▶ PAGE EXCERPT
------------------------------------
[Numpy-discussion] possible bug with numpy.object_

Tim Hochberg tim.hochberg at ieee.org
Thu Aug 31 11:57:25 CDT 2006


Christopher Barker wrote:
> Fernando Perez wrote:
>   
>> In [8]: N.array(3).shape
>> Out[8]: ()
>>     
>
>   
>> In [11]: N.array([]).shape
>> Out[11]: (0,)
>>     
>
>   
>> I guess my only remaining question is: what is the difference between
>> outputs #8 and #11 above?  Is an empty shape tuple == array scalar,
>> while a (0,) shape indicates a one-dimensional array with no elements?
>>  If this interpretation is correct, what is the usage of the latter
>> kind of object, given how it can't even be indexed?
>>     
>
> It can be iterated over (with zero iterations):
>
>  >>> a = N.array([])
------------------------------------
▶ EXCERPTED RECORDS

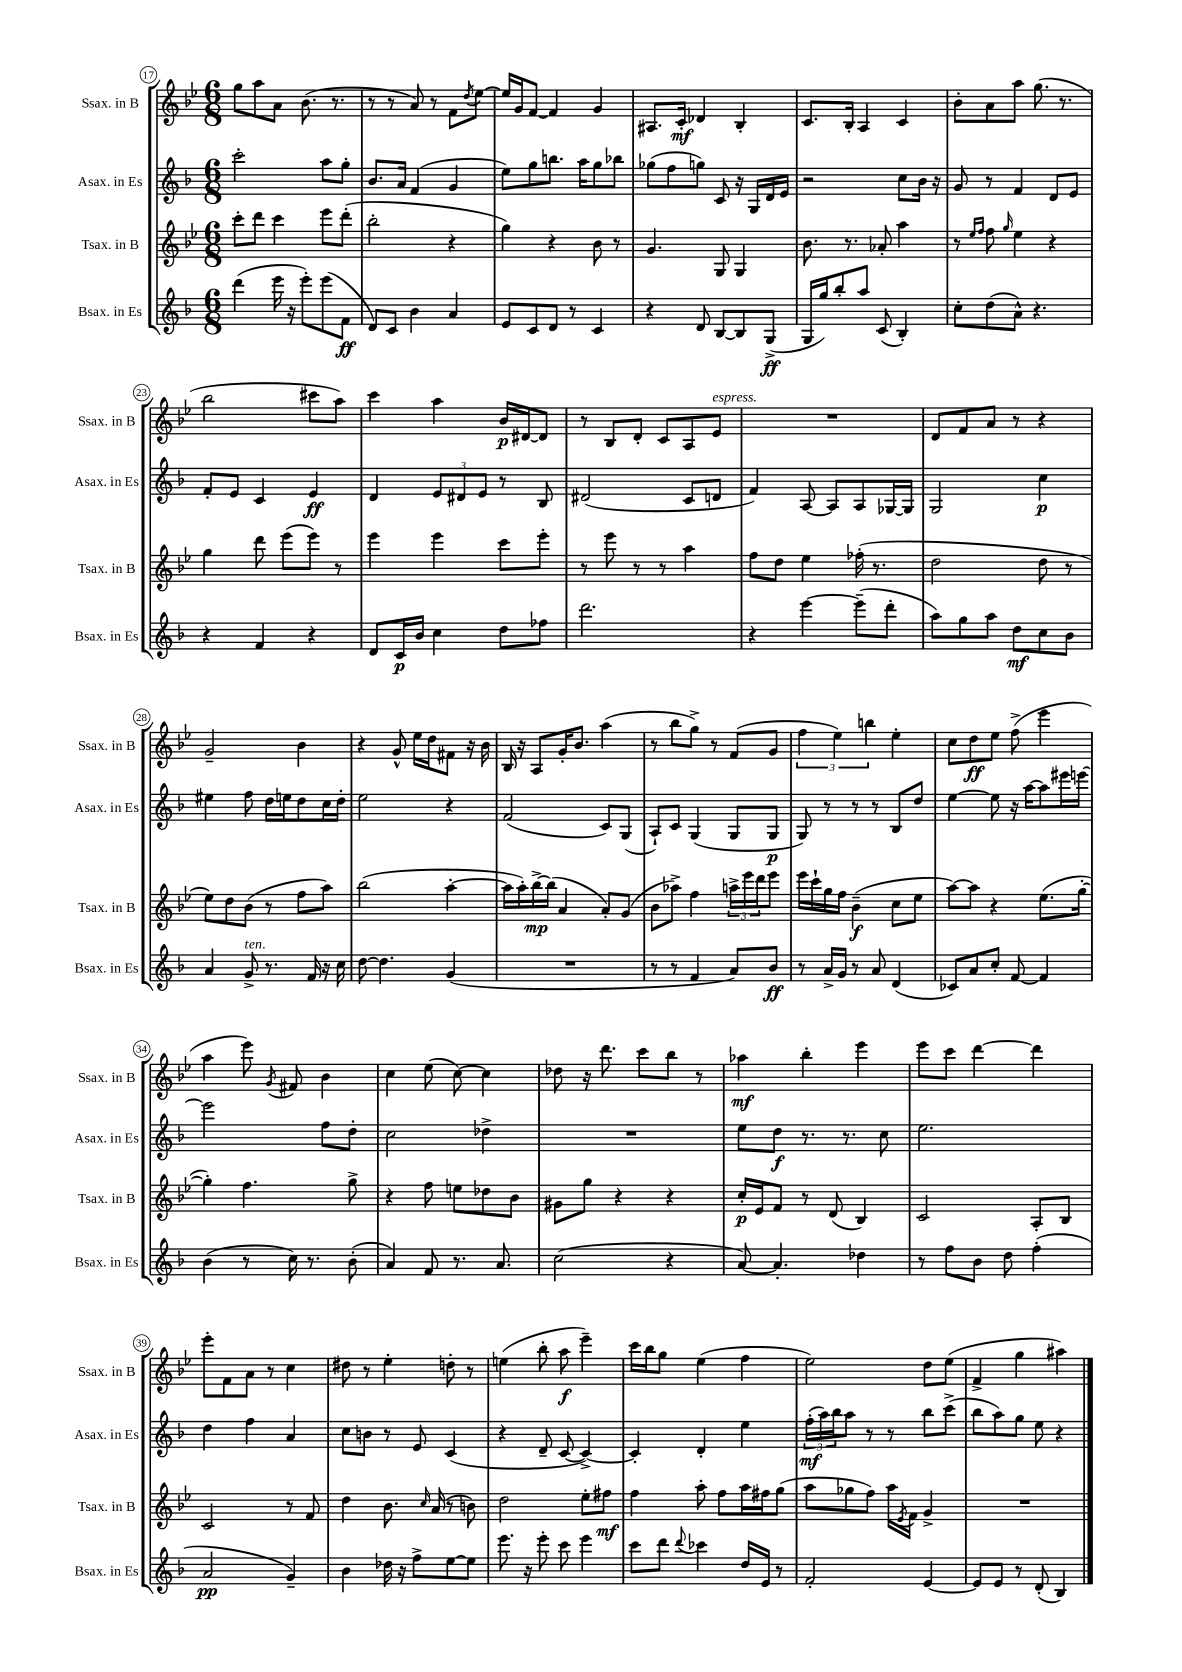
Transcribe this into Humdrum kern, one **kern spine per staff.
------------------------------------
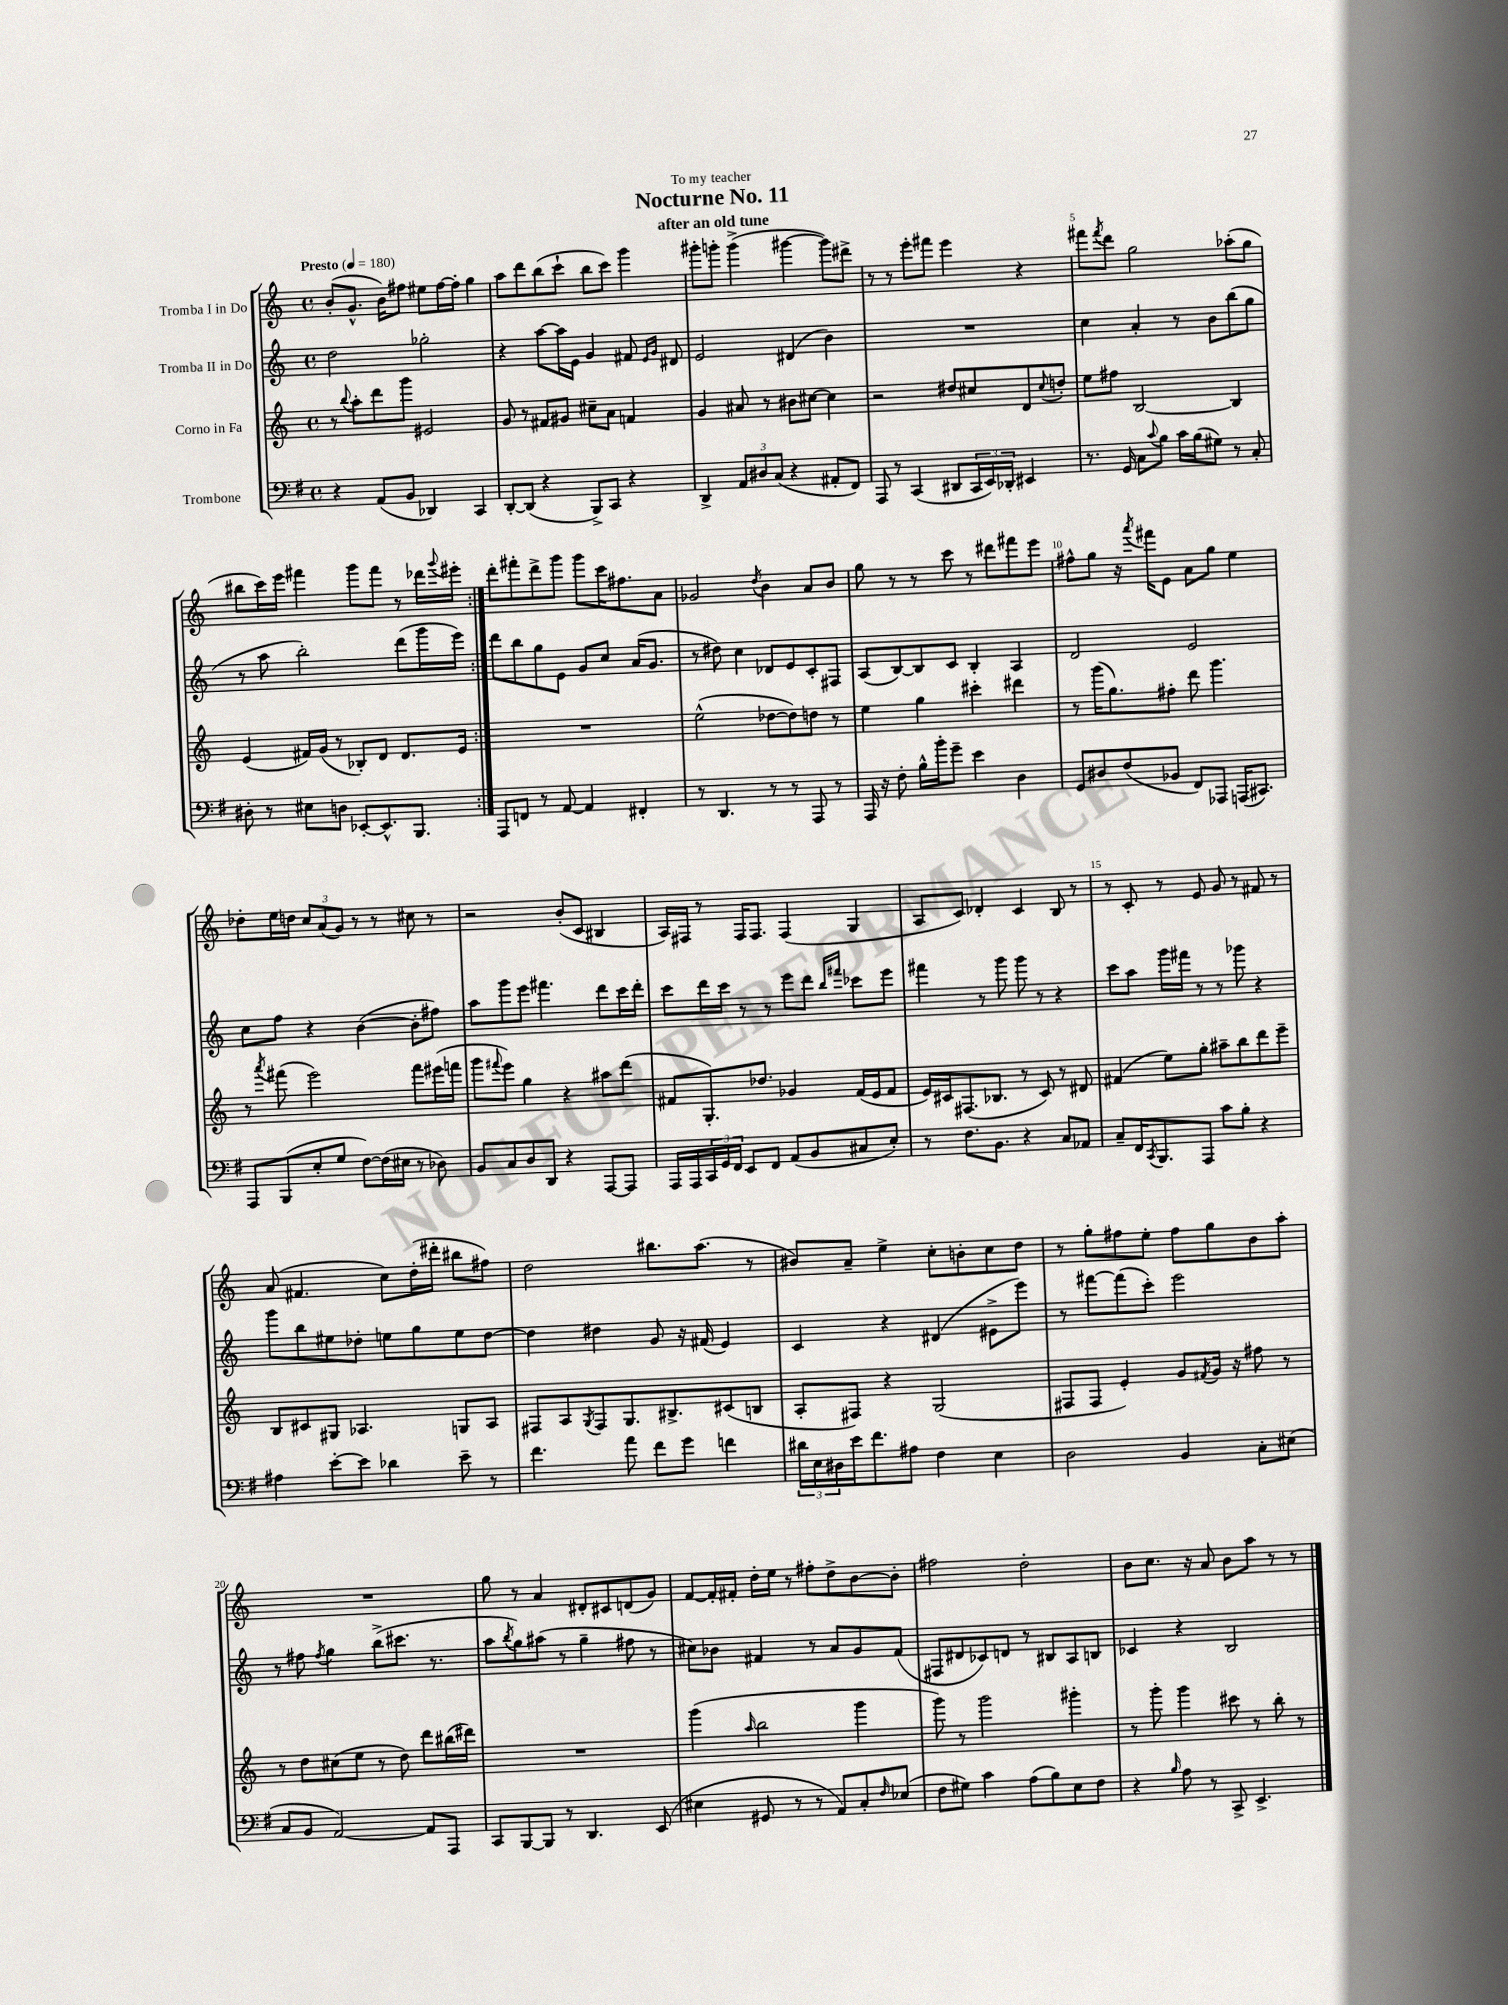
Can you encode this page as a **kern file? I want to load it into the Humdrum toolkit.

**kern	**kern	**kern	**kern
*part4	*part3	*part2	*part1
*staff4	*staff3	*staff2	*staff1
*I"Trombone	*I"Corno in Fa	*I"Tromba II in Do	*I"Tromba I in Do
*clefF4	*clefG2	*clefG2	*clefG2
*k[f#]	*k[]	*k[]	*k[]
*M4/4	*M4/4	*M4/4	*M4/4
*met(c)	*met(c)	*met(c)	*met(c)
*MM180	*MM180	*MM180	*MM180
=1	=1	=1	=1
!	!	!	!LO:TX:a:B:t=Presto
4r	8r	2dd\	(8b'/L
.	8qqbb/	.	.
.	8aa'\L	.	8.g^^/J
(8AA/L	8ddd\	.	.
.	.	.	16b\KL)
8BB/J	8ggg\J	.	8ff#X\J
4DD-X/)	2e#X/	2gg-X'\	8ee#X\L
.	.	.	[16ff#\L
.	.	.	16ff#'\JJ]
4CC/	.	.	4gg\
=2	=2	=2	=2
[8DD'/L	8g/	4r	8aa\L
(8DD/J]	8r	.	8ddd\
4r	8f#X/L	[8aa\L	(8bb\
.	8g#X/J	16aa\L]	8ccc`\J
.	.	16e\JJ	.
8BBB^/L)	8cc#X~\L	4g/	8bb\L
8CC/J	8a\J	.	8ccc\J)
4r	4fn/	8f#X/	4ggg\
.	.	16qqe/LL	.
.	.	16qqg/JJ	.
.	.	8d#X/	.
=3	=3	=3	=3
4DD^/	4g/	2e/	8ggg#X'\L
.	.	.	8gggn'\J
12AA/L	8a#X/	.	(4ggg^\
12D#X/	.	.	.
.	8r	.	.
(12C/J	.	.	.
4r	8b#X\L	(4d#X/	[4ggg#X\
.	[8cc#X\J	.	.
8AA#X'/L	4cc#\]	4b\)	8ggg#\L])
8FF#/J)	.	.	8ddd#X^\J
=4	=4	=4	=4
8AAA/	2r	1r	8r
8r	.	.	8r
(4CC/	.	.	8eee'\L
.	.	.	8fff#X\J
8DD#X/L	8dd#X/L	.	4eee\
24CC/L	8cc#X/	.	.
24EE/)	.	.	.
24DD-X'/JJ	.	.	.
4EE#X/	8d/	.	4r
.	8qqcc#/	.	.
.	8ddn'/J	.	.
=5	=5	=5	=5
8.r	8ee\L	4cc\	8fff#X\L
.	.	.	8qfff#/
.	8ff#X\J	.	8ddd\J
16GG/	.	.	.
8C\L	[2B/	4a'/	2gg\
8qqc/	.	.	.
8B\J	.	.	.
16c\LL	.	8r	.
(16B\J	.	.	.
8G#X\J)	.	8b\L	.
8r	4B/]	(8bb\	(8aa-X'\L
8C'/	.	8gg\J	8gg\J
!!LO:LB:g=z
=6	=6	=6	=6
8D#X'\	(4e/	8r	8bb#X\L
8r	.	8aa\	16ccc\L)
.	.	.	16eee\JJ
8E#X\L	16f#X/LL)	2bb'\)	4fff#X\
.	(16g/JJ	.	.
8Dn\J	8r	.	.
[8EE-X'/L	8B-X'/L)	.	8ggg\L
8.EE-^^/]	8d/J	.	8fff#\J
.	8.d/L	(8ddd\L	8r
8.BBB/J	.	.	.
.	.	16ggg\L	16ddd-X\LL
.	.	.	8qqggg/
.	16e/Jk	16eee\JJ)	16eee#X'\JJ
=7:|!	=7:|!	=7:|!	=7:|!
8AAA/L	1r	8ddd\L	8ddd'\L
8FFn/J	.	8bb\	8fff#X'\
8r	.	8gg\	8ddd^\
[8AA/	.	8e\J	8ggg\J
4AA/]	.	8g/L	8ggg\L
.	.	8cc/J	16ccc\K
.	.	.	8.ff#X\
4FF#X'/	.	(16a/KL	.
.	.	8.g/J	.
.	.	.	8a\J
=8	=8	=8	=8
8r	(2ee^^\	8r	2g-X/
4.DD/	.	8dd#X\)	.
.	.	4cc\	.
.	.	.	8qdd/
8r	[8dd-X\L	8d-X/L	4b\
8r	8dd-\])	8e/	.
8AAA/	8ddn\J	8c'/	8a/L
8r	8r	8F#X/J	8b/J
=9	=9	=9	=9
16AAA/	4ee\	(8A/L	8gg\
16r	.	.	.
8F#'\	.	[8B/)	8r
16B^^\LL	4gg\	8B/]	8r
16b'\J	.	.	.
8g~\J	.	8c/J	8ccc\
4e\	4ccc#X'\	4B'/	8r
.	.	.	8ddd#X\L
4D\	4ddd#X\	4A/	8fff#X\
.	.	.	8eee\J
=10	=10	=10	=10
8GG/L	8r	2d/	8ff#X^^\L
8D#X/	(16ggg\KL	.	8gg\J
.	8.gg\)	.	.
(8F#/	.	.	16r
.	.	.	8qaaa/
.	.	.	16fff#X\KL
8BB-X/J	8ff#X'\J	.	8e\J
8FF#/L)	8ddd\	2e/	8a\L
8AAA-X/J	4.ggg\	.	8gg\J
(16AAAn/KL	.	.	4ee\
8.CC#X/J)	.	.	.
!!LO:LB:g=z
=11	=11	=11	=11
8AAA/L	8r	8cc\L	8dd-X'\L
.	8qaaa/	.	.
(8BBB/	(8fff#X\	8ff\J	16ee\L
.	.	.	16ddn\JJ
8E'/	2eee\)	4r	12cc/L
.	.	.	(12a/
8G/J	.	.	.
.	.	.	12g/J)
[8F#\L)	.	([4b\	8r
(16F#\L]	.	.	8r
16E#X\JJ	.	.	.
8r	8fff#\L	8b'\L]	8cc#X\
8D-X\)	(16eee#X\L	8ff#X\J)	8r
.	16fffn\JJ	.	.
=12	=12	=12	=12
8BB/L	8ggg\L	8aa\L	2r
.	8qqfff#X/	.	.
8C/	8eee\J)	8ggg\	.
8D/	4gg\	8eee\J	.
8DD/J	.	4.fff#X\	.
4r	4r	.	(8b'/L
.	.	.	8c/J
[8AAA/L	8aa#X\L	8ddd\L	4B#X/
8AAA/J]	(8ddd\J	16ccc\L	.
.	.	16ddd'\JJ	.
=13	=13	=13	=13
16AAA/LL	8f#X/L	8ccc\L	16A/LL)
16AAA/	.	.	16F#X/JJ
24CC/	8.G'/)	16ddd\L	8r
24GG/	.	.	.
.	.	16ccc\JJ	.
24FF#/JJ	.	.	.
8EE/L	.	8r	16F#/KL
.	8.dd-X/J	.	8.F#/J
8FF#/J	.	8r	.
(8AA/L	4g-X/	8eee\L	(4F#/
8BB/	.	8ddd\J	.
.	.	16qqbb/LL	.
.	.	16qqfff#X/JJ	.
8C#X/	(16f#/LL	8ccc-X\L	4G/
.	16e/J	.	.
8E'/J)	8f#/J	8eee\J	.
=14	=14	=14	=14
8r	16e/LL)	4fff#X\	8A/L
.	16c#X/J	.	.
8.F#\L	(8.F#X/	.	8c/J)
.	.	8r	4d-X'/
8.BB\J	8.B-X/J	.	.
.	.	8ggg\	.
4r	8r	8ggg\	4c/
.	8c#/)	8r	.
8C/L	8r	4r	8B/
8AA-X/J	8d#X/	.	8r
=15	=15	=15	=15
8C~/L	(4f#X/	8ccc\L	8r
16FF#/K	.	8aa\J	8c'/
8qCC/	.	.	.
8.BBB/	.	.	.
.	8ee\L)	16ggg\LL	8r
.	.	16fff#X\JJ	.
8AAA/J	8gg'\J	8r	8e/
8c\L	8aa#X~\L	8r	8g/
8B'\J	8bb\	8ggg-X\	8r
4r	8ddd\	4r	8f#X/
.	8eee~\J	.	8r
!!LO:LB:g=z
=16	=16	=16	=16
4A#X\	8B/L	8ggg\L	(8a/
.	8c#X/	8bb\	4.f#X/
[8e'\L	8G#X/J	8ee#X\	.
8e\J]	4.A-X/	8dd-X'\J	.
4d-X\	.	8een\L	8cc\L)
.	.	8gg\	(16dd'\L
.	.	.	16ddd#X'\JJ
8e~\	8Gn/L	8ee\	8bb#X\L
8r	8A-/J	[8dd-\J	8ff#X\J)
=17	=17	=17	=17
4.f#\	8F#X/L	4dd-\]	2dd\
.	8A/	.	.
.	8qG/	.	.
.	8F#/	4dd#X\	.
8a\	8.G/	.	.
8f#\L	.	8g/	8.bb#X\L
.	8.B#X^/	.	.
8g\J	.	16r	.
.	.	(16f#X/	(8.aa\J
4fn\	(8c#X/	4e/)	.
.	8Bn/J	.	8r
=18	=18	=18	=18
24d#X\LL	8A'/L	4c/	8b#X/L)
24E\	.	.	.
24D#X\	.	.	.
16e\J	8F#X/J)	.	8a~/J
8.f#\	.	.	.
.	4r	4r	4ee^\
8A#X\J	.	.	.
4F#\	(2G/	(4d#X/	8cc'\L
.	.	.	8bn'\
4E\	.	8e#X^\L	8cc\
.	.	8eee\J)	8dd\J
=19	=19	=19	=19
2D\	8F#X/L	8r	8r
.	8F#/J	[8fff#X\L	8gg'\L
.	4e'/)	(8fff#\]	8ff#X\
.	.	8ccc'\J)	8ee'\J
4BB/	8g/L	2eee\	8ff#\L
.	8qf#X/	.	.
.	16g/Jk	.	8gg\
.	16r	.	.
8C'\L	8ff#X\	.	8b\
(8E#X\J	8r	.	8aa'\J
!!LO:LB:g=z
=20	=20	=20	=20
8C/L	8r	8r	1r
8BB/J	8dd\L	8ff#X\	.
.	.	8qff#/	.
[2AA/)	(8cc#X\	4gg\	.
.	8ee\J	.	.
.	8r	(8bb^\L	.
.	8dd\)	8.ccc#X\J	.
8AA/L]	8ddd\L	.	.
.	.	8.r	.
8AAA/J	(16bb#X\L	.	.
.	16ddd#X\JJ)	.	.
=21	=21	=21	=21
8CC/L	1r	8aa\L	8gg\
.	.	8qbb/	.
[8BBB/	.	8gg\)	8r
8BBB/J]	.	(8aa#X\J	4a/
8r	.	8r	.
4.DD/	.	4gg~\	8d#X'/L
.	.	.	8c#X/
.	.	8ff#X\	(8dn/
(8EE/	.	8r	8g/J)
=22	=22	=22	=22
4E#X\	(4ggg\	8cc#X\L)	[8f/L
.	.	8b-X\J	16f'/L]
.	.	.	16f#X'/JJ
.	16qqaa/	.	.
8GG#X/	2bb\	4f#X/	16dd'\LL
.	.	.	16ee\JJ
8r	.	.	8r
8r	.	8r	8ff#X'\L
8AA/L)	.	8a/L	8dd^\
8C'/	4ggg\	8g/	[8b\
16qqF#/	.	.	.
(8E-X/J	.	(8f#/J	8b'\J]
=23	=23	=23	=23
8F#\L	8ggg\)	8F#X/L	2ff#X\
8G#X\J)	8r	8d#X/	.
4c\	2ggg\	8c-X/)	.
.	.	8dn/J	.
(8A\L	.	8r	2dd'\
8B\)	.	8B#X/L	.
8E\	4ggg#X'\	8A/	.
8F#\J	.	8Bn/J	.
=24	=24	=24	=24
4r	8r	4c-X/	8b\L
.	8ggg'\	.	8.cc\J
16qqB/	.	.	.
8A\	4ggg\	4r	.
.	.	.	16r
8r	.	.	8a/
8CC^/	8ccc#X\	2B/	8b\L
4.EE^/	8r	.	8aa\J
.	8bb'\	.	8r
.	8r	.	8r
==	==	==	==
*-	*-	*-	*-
------------------------------------
Pick up the numpy mailing-list post about empty array shapes where it stops and keep writing it.

>  >>> for i in a:
> ...   print i
> ...
>
> whereas the scalar can not:
>
>  >>> b = N.array(3)
>  >>> b
> array(3)
>  >>> for i in b:
> ...   print i
> ...
> Traceback (most recent call last):
>    File "<stdin>", line 1, in ?
> TypeError: iteration over a scalar (0-dim array)
>
> Of course the scalar isn't empty, so ti's different in that way too. Can 
> there be an empty scalar? It doesn't look like it. In fact, this looks 
> like it may be a bug:
>  >>> a = N.array([1,2,3]).sum(); a.shape; a.size; a
> ()
> 1
> 6
>
> That's what I'd expect, but what if you start with a (0,) array:
>  >>> a = N.array([]).sum(); a.shape; a.size; a
> ()
> 1
> 0
>
> where did that zero come from?
>   
More or less from:

     >>> numpy.add.identity
    0

All the ufuncs have an identity function that they use as a starting 
point for reduce and accumulate. Sum doesn't appear to actually ahve 
one, but since it's more or less the same as add.reduce it's probably 
good that it has the same behavior. Note that this also matches the 
behavior of python's built in sum, although there the identity is called 
'start'.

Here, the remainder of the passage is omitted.